Otizm Spektrum Bozukluğu Ulusal Eylem Planı'na değinen Yıldırım, konuşmasını şöyle sürdürdü:

"Yalnız orada dikkatimi çeken bir şey var Sayın Bakan (Aile ve Sosyal Politikalar Bakanı Fatma Betül Sayan Kaya), 'Birincil mevzuat düzenlemesi, ikincil mevzuat düzenlemesi...' Mevzuatı bırak, işine bak. Mevzuatla iş olmaz. Nerede mevzuatı aşarsak, orada başarı vardır. Bu bürokrasi terimlerini artık bırakalım. Süreçlere değil, sonuçlara bakalım. Bizim için sonuç önemlidir. Arkadaşlarımız bunları behemehal hemen yapıp bitirsinler. Görüntüye bakalım, uygulama her şeyden önemli. İnsanlar bir an önce kendilerine dokunan hizmetleri görmek istiyor. Ne kadar mükemmel bir kanun çıkardığımız vatandaşlarımızın hiç de umurunda değil, onlar bu hizmetlerin kendilerine ne kadar fayda sağladıklarını görmek ister, gördükleri zaman demek ki maksat hasıl oldu. Onun için zaman ekonomisine dikkat edeceğiz, zamanı çok etkin kullanacağız. Engelli kardeşlerimizi ve ailelerini kendimizi düşündüğümüz gibi düşünmemiz lazım."

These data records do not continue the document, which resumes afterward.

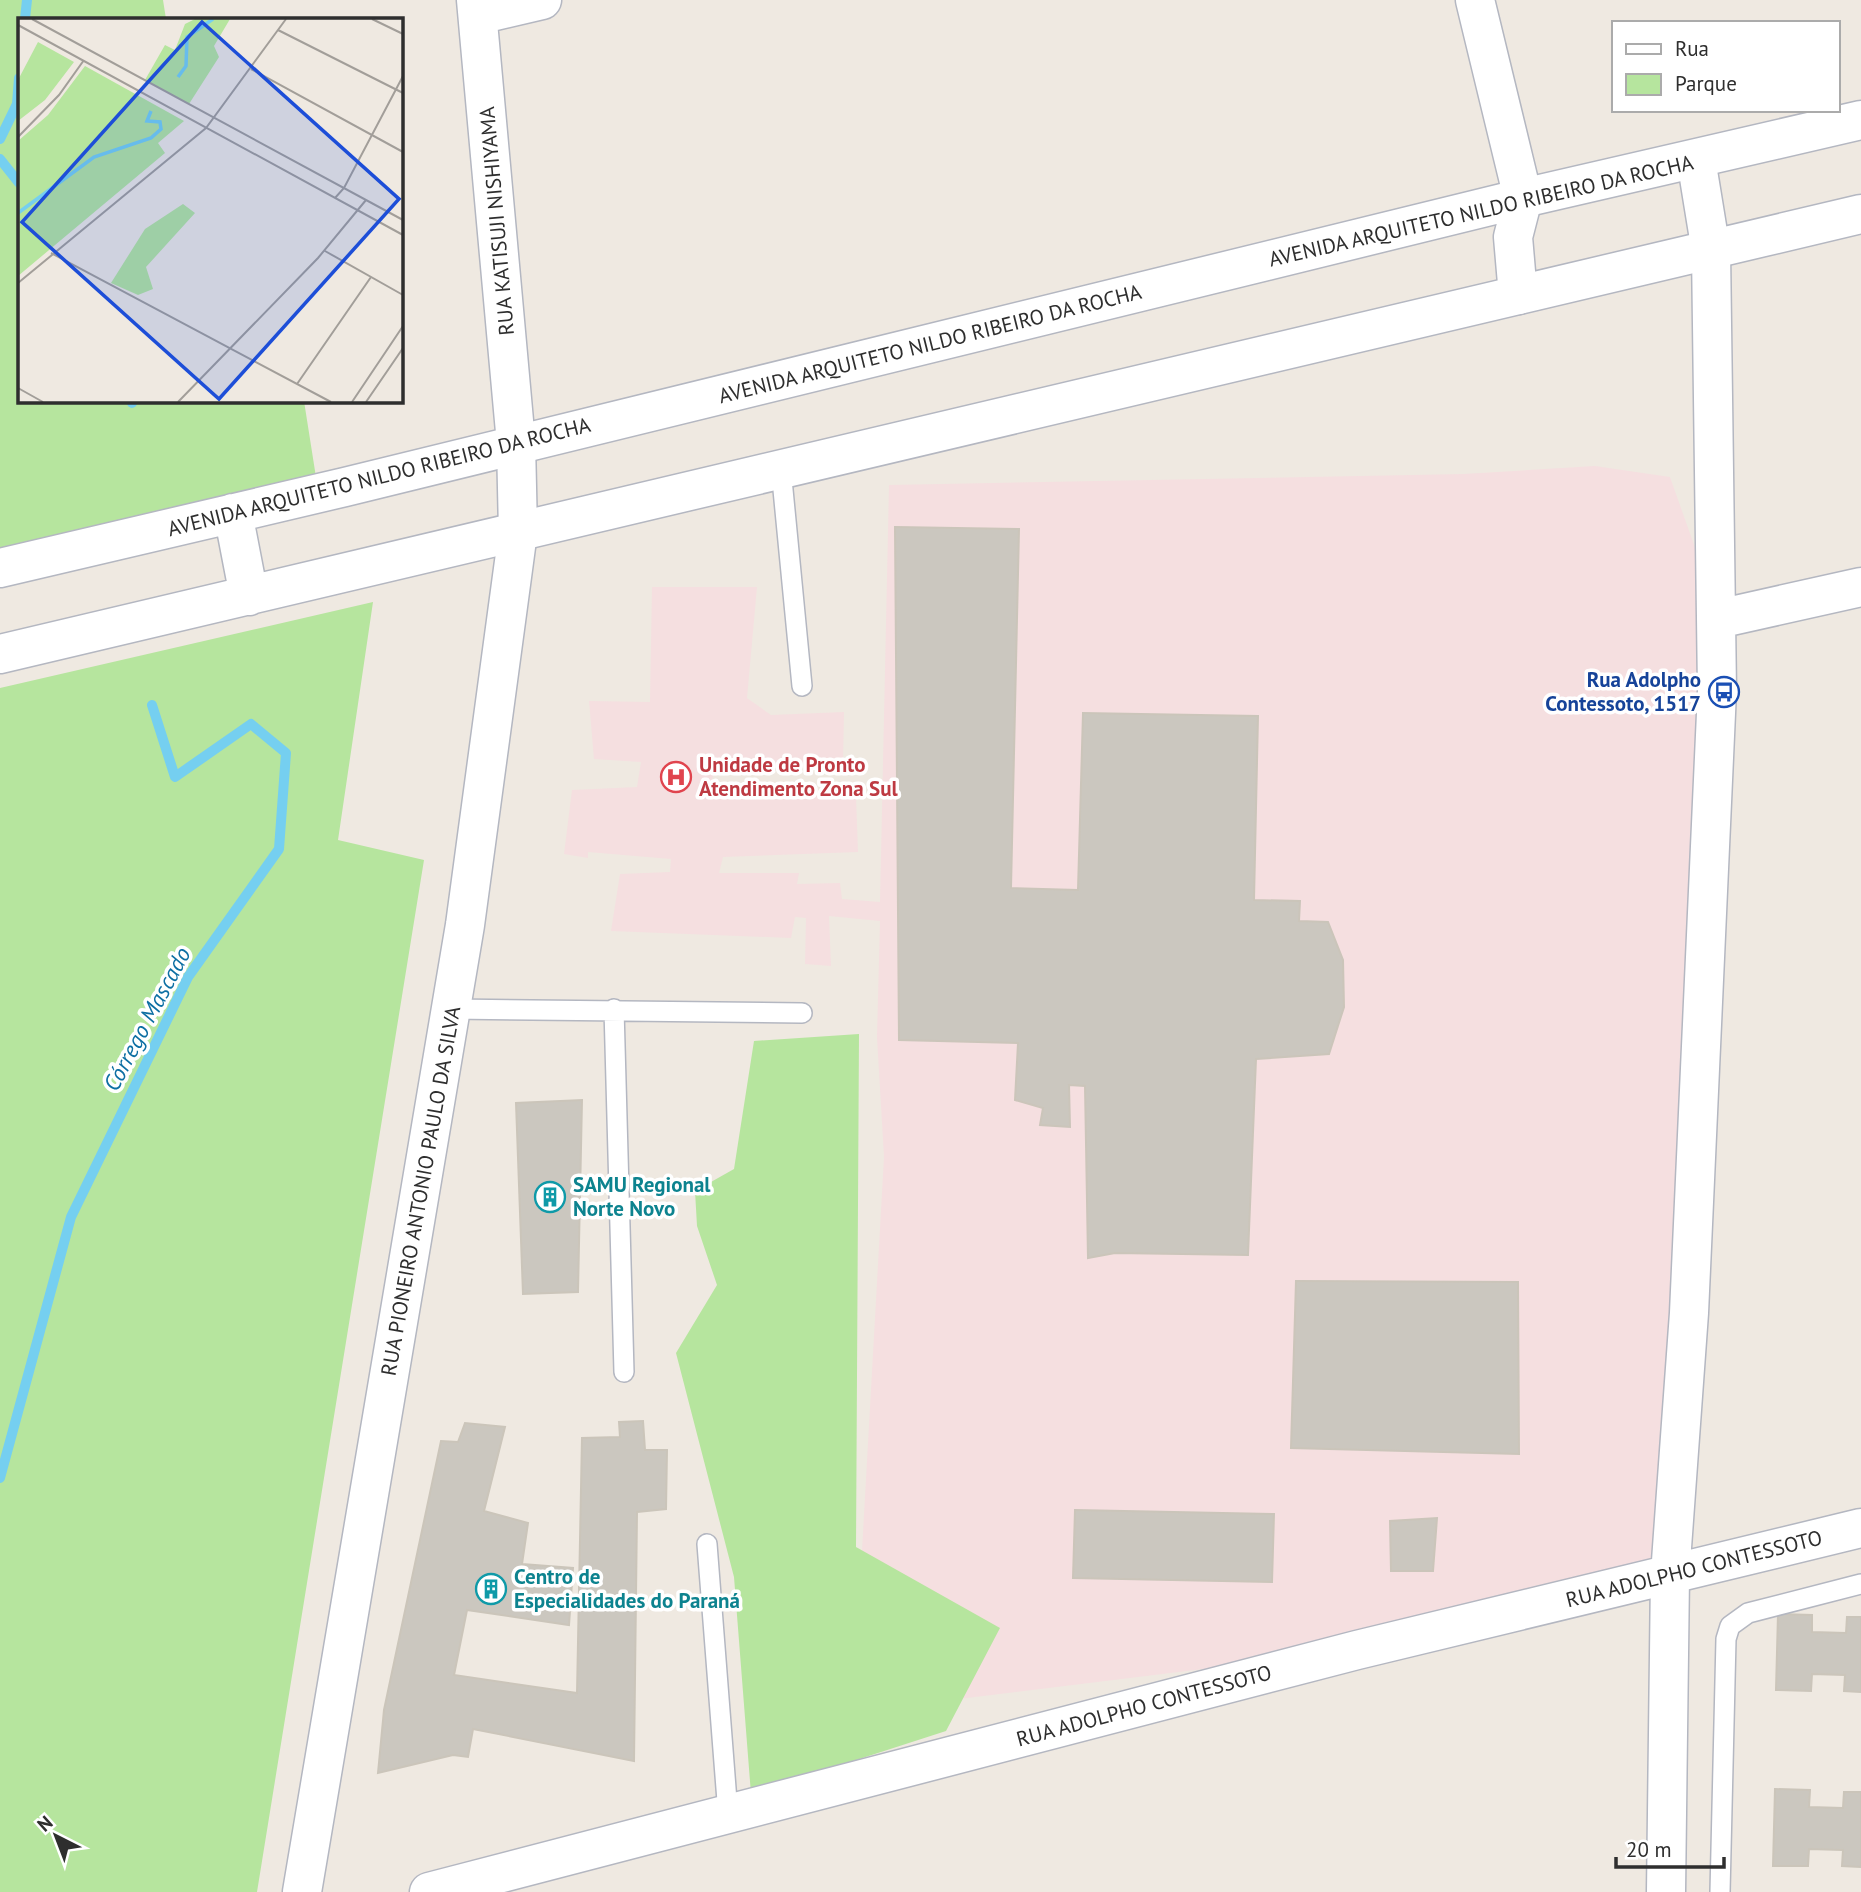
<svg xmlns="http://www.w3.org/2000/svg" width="1861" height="1892" font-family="'PT Sans',sans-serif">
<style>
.medical{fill:#f5dfe0}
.green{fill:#b6e59e}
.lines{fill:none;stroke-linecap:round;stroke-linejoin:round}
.stream{stroke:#75cff0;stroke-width:10}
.building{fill:#cbc7bf;stroke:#cbc5ba;stroke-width:2}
.service-casing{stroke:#b4b7c1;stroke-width:22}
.minor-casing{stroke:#b4b7c1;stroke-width:41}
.secondary-casing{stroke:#b4b7c1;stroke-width:41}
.service{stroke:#fff;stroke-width:19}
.minor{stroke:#fff;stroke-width:38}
.secondary{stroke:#fff;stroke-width:38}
.labels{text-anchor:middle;stroke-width:7;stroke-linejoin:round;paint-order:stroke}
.street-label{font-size:21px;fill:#2e2e2e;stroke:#fff}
.transit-label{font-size:21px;font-weight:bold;fill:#164399;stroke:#fff;text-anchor:end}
.health-label{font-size:21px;font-weight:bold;fill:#be3a42;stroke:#fff;text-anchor:start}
.culture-label{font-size:21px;font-weight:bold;fill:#0d838f;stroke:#fff;text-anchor:start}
.water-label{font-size:23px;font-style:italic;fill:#0d6fa3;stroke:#fff}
.inset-river{fill:none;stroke:#75cff0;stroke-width:3.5}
.inset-road{fill:none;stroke:#a29e99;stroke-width:2}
.view{fill:#1d4ed8;fill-opacity:0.15;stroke:#1d4ed8;stroke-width:3.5}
.inset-edge{fill:none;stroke:#2e2e2e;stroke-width:3.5}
</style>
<rect width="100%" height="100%" fill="#efe9e1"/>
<path class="medical" d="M1595 466 1670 477 1720 618 1670 1575 1357 1650 853 1712 884 1157 877 1037 880 921 829 916 831 966 805 964 806 918 795 917 791 938 611 931 620 874 670 872 671 859 588 852V858L564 854 572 790 637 787 641 762 594 759 589 701 650 702 652 587H757L747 698 771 715 844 712 843 762 716 766 708 792 856 797 858 852 723 857 719 873H799L797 884 840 883 842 899 880 902 889 485 1464 474Z"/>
<path class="green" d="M0 0H163L166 19H19V401H304L318 490 0 567Z
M373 602 338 840 424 860 257 1892H0V688Z
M859 1034 856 1547 1000 1628 946 1731 751 1794 734 1577 676 1353 717 1285 697 1226 695 1191 734 1169 754 1041Z"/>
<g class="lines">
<path class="stream" d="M25 19 27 0
M0 139 17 104 19 78
M0 159 19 183
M132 401V403
M0 1478 71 1217 188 977 279 849 286 753 251 724 175 777 152 705"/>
</g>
<path class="building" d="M895 527 1019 529 1011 888 1078 890 1083 713 1258 716 1254 900 1300 901 1299 921 1328 922 1343 960 1344 1007 1329 1054 1256 1059 1248 1255 1115 1253 1088 1258 1085 1086 1069 1085 1070 1127 1040 1125 1043 1108 1015 1100 1018 1043 899 1040Z
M582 1100 578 1292 523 1294 516 1103Z
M1296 1281 1518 1282 1519 1454 1291 1448Z
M643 1421 645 1450H667L666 1509 637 1512 634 1761 473 1729 468 1757 453 1755 378 1773 384 1710 441 1441 458 1442 465 1423 505 1427 484 1511 528 1523 522 1564 573 1568 569 1625 467 1610 454 1675 577 1693 582 1438 620 1437 619 1422Z
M1075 1510 1274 1514 1272 1582 1073 1578Z
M1437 1518 1433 1571H1391L1390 1521Z
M1778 1614 1812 1615V1632L1846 1633 1847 1617H1861V1692L1844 1691 1845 1675 1812 1674 1811 1691 1776 1690Z
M1775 1789 1810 1790 1809 1807 1843 1808 1844 1792H1861V1867L1842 1866 1843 1850 1809 1849 1808 1866H1773Z"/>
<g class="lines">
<g class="service-casing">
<path id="service" d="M781 469 802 686
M451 1009 802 1013
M614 1009 624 1372
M707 1544 728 1814
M1720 1892 1726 1639 1730 1626 1748 1613 1861 1584"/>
</g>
<g class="minor-casing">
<path id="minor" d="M1475 0 1523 198 1513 237 1518 295
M478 15 542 0
M1718 619 1861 587
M302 1892 465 925 518 532 516 443 476 0
M429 1892 1357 1650 1861 1528
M1666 1892 1670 1575 1689 1313 1717 691 1711 251 1696 159"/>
</g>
<g class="secondary-casing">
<path id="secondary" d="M233 513 249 596
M0 568 345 487 1523 198 1861 120
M0 654 1861 214"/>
</g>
<use href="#service" class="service"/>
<use href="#minor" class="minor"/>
<use href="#secondary" class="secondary"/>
</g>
<defs>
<g id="bus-ring" transform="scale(1.575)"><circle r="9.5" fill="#fff" stroke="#1a4fb4" stroke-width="1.5"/><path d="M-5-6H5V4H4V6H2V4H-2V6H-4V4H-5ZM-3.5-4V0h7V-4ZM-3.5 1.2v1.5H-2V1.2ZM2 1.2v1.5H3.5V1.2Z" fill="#1a4fb4"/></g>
<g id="hospital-ring" transform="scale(1.575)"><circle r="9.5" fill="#fff" stroke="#e0444e" stroke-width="1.5"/><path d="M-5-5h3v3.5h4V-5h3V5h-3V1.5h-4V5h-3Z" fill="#e0444e"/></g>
<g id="building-ring" transform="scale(1.575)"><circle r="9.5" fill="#fff" stroke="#0f9aa8" stroke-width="1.5"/><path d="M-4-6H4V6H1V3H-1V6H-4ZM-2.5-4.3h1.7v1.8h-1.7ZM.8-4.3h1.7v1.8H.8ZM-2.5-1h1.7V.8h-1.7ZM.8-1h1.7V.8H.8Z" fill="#0f9aa8"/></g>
</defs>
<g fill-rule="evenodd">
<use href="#bus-ring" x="1724" y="692"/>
<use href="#hospital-ring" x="676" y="777"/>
<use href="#building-ring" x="550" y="1197"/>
<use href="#building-ring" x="491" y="1589"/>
</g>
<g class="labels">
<g class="street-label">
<text transform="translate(1481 211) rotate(-13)" y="7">AVENIDA ARQUITETO NILDO RIBEIRO DA ROCHA</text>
<text transform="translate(497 221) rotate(-95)" y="7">RUA KATISUJI NISHIYAMA</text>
<text transform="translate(930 344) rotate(-14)" y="7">AVENIDA ARQUITETO NILDO RIBEIRO DA ROCHA</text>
<text transform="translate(379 477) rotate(-14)" y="7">AVENIDA ARQUITETO NILDO RIBEIRO DA ROCHA</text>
<text transform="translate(421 1191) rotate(-80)" y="7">RUA PIONEIRO ANTONIO PAULO DA SILVA</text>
<text transform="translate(1694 1569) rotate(-14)" y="7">RUA ADOLPHO CONTESSOTO</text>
<text transform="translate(1144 1706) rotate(-15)" y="7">RUA ADOLPHO CONTESSOTO</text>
</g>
<g class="transit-label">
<text x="1701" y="687">Rua Adolpho<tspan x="1701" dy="24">Contessoto, 1517</tspan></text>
</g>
<g class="health-label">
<text x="699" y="772">Unidade de Pronto<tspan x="699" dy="24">Atendimento Zona Sul</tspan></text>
</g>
<g class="culture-label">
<text x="573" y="1192">SAMU Regional<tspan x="573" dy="24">Norte Novo</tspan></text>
<text x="514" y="1584">Centro de<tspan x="514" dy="24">Especialidades do Paraná</tspan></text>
</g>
<g class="water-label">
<text transform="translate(147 1019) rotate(-62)" y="8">Córrego Mascado</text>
</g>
</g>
<g transform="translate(18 18)">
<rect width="385" height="385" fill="#efe9e1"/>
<path d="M177 1H212L196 28 201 39 171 86 127 62 147 27 157 32 167 6ZM20 24 56 44 27 82 0 103V62ZM67 48 166 103 140 125 147 135 0 258V123L30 97ZM165 186 177 195 128 249 135 271 120 277 93 265 127 211Z" fill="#b6e59e"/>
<path class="inset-river" d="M160 59 168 48 169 19 195 1M0 195 76 139 133 120 143 111 142 104 129 103 133 93"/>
<path class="inset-road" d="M14 1 385 202M354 1 385 16M0 7 385 217M260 12 385 75M233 51 385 134M0 119 41 77 66 42M317 180 326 170 385 58M307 233 385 277M33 235 313 384M0 265 188 110 268 1M279 366 353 259M0 370 25 384M160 384 300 240 348 182M334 384 385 308M348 384 385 330"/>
<path class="view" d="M184 4 381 181 201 381 4 204Z"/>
<rect width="385" height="385" class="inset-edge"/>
</g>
<rect x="1612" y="21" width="228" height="91" fill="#ffffff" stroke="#ababab" stroke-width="2"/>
<rect x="1626" y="44" width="35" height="10" fill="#ffffff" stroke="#ababab" stroke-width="2"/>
<text x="1675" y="56" font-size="21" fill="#2e2e2e">Rua</text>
<rect x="1626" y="74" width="35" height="21" fill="#b6e59e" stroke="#ababab" stroke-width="2"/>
<text x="1675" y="91" font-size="21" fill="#2e2e2e">Parque</text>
<g transform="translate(56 1836) rotate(318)" stroke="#ffffff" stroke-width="5" paint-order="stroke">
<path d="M0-5L12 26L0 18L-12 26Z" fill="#2e2e2e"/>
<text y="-10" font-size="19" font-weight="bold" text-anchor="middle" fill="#2e2e2e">N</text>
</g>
<path d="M1616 1857v10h108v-10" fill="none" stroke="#2e2e2e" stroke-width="3.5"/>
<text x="1626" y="1857" font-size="21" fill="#2e2e2e" stroke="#ffffff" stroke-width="5" paint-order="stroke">20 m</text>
</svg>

Yıldırım, Aile ve Sosyal Politikalar Bakanlığının hayata geçirdiği eylem planını çok önemsediklerini ifade ederek, planda, otizmlilerin öncelikli sorun alanları olan sağlık, eğitim ve istihdam konularına yönelik bir dizi eylemlerin olduğunu hatırlattı. Yıldırım, "Sosyal yardım, sosyal hizmetler çeşitlendiriliyor. Otizmli kardeşlerimizin yaşama katılımları artırılıyor. Şu anda otizm tanısı konan ve zorunlu eğitim çağında 17 bin kardeşimiz var. Onların da her birinin başarı hikayeleri var. Devletimiz, sivil toplum kuruluşları, akademik camia, özel sektör el ele vereceğiz. Fiziksel engelleri ortadan kaldırmak için her şeyden önce yüreklerimizdeki engelleri kaldırmalıyız. Onların derdini kendi derdimiz gibi göreceğiz, başkalarının derdi ile hemdem olacağız ki, insanların gönülleri arasında örülen duvarlar kalksın." diye konuştu.

Türkiye'nin 3 milyon Suriyeli sığınmacıyı misafir ettiğini aktaran Yıldırım, şunları kaydetti:

"Bu dayanışma ruhunu yaşamayı ve yaşatmayı sürdüreceğiz. Hepimiz elimizi taşın altına koyacağız asla bunu ihmal etmeyeceğiz. Bunu bütün vatandaşımızdan, engelli, engelsiz herkesten istirham ediyorum. Ne kadar farkındalık oluşturursak, ne kadar sorumluluk duygusu kazanırsak sorunun çözümü için o kadar başarılı oluruz. Orhan Veli'nin dediği gibi, 'Ağlasam sesimi duyar mısınız mısralarımda/Dokunabilir misiniz gözyaşlarımla ellerinizle?/Bilmezdim şarkıların bu kadar güzel/Kelimelerinse kifayetsiz olduğunu/Bu derde düşmeden önce/Bir yer var, biliyorum/Her şeyi söylemek mümkün/Epeyce yaklaşmışım, duyuyorum/Anlatamıyorum."

Notlar

Toplantıya Başbakan Yıldırım'ın eşi Semiha Yıldırım'ın yanı sıra milletvekilleri ile otizmli çocuklar ve aileleri katıldı.

Program sonunda otizmli çocuklar Başbakan Yıldırım'a, eşi Semiha Yıldırım'a, Aile ve Sosyal Politikalar Bakanı Fatma Betül Sayan Kaya'ya hediye sundu.

Otizmli çocuklardan oluşan koronun gösterisini izleyen Başbakan Yıldırım, çocuklarla fotoğraf da çektirdi.